Ontario’s deficit projected to be $3-billion less than estimated, Duncan says
Adrian Morrow, The Globe and Mail, Published Tuesday, Jan. 22 2013, 12:30 PM EST, Last updated Tuesday, Jan. 22 2013, 2:15 PM EST, -- Source
Ontario’s deficit is projected to be nearly $3-billion less than estimated in last year’s budget, thanks to the elimination of a system that allowed teachers to bank and cash in sick days, and $1.1-billion in unexpected tax revenues, Finance Minister Dwight Duncan said Tuesday.
Mr. Duncan delivered the unusual winter fiscal update in a speech to the Canadian Club at a downtown Toronto hotel just days before Liberals meet to choose the province’s next premier. He pegged this year’s deficit at $11.9-billion, down from the $14.8-billion projected in the budget.

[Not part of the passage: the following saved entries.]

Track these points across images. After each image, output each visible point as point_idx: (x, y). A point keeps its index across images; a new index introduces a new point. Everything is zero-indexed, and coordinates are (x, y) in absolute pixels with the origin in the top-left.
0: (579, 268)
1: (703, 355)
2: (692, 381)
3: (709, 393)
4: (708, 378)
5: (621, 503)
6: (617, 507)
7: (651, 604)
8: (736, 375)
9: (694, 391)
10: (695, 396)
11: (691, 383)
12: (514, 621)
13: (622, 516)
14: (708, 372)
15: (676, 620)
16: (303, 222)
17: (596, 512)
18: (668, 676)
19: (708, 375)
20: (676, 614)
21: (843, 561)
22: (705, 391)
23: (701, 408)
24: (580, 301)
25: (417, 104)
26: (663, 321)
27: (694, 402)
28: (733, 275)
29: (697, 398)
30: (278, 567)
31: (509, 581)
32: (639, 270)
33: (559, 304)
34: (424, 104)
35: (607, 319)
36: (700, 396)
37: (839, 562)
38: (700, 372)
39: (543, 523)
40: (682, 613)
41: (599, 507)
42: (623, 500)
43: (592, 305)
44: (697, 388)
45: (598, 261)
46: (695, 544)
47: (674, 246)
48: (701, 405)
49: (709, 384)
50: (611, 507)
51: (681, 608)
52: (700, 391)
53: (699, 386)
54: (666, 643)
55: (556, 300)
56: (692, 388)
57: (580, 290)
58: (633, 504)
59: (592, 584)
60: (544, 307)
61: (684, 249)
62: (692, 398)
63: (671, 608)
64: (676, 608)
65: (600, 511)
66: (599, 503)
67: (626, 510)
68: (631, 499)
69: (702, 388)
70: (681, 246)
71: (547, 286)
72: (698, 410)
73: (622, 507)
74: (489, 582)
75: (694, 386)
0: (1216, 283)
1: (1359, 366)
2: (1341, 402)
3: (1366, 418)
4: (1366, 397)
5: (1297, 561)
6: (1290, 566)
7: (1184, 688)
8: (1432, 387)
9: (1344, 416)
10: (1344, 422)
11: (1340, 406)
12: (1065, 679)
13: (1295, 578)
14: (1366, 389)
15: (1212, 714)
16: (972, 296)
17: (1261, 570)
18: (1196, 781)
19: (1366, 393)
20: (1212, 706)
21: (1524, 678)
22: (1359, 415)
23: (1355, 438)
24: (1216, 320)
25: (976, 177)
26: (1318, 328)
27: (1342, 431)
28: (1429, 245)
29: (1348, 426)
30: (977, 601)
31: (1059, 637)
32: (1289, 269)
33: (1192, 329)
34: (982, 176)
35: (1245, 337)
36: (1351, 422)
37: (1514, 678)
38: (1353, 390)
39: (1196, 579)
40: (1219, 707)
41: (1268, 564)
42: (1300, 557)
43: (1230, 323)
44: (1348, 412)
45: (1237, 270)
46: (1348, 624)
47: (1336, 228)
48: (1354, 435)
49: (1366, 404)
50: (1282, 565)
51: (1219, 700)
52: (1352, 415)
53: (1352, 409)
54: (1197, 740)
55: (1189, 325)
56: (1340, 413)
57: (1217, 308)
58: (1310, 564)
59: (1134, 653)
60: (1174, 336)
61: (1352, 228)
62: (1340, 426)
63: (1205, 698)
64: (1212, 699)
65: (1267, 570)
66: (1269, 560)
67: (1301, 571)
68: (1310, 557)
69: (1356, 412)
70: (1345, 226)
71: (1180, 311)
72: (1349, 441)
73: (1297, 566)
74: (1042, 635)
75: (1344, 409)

But he warned that the government will have a tough time ahead if it wants to meet its target of balancing the books by 2018, including making $2.5-billion in cuts every year, and finding a way to raise more money to expand transit in the rapidly-growing Toronto area.
“Frankly, what we’ve had to do to date is the low-hanging fruit,” he said.
He called on the province to take the same approach the federal government took in the budget-slashing 1990s, and borrowed its rhetoric.
Ontario’s debt payments are a “ticking time bomb” that must be reined in rather than passed down to the next generation, he said.
Mr. Duncan walked a fine line between fiscal hawk and socially-conscious Liberal: in order to afford improved social programs, such as helping people with disabilities, he said, the government had to pay down its deficit.
He also used the speech to heap praise on outgoing Premier Dalton McGuinty and tout the government’s achievements. The loudest applause of the speech came when he discussed the Green Energy Act and said that, for the first time, power generated from wind farms had surpassed that from coal-fired plants.
The speech is one of the last Mr. Duncan will make as finance minister: he will step down from cabinet after Liberals choose their new leader. If his close ally Sandra Pupatello wins the top job, he has also made clear he will step aside so she can run for his seat in a by-election.